What accounts are subject to RMDs?

Traditional IRAs, SEP IRAs, SIMPLE IRAs, 401(k)s, 403(b)s, 457(b)s, and other employer-sponsored pre-tax retirement plans all require RMDs. Roth IRAs and health savings accounts (HSAs) do not. Roth 401(k)s had RMDs prior to 2024 but are now exempt under SECURE 2.0.

Can I take more than my RMD?

Yes. The RMD is a minimum — you can always withdraw more. Many retirees withdraw more than the minimum to fund living expenses, complete Roth conversions, or manage their tax bracket. Excess withdrawals are taxable in the year taken but do not carry forward to reduce future RMDs.
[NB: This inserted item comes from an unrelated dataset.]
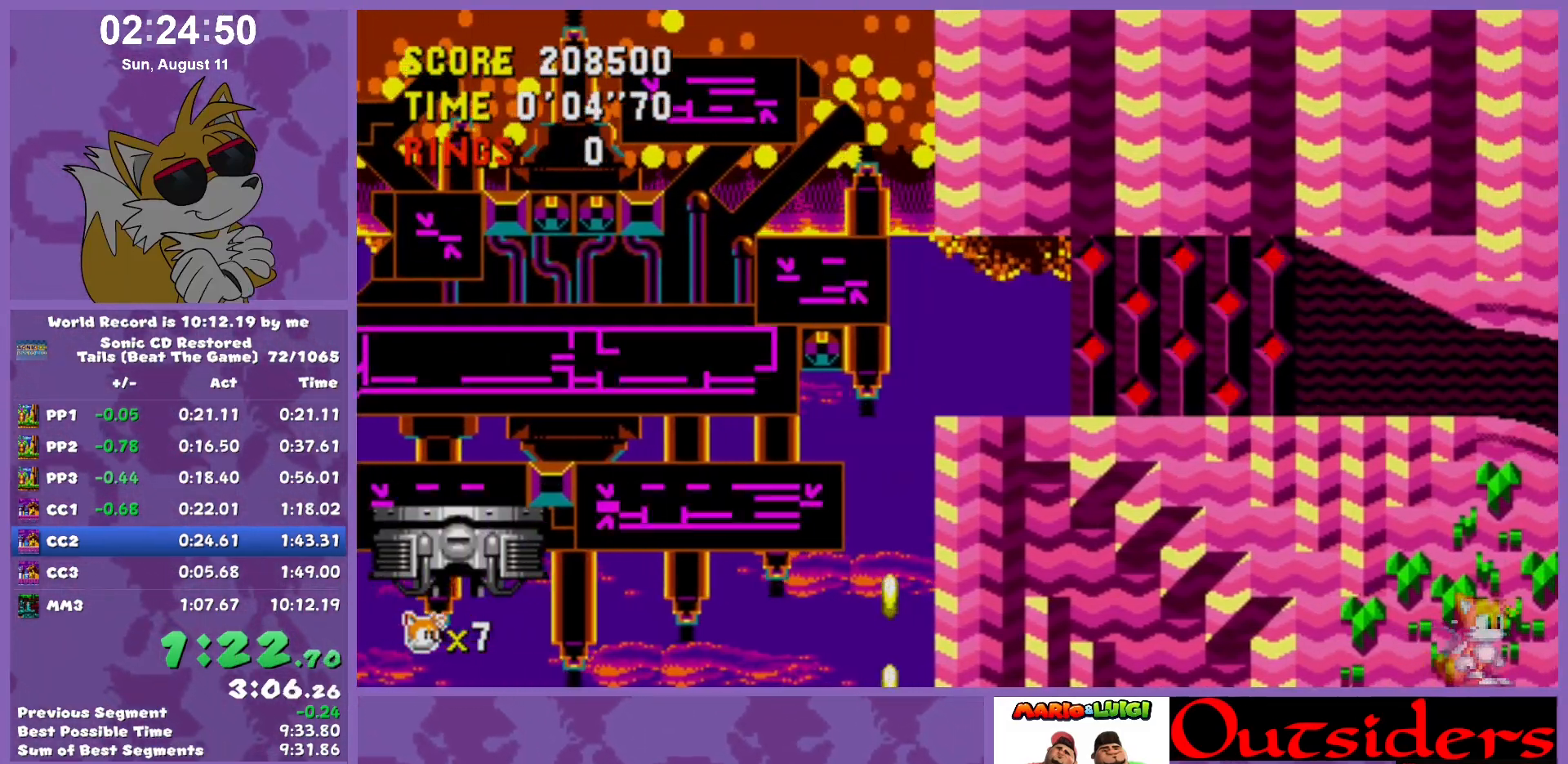
{"keys": ["c", "down", "w", "x"], "events": [[67, "w", "down"], [117, "w", "up"], [117, "x", "down"], [150, "c", "down"], [200, "c", "up"], [250, "c", "down"], [300, "c", "up"], [300, "w", "down"], [300, "x", "up"], [350, "c", "down"], [350, "x", "down"], [400, "w", "up"], [400, "x", "up"], [450, "c", "up"], [450, "w", "down"], [483, "c", "down"], [483, "x", "down"]]}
How does a QCD reduce my taxes?

A Qualified Charitable Distribution (QCD) allows IRA owners aged 70½ or older to transfer up to $105,000/year directly to a qualified charity. The amount counts toward the RMD but is excluded from adjusted gross income — effectively making the charitable gift with pre-tax dollars. This can reduce your AGI, lower Medicare IRMAA surcharges, and reduce the taxable portion of Social Security benefits.

What is the IRS Uniform Lifetime Table?

The Uniform Lifetime Table is published in IRS Publication 590-B and lists life expectancy factors (distribution periods) by age. You divide your December 31 account balance by the factor for your age to get your RMD. The table was updated in 2022 with longer life expectancy factors, slightly reducing RMDs across the board. A separate Joint Life and Last Survivor Table applies when your sole beneficiary is a spouse more than 10 years younger.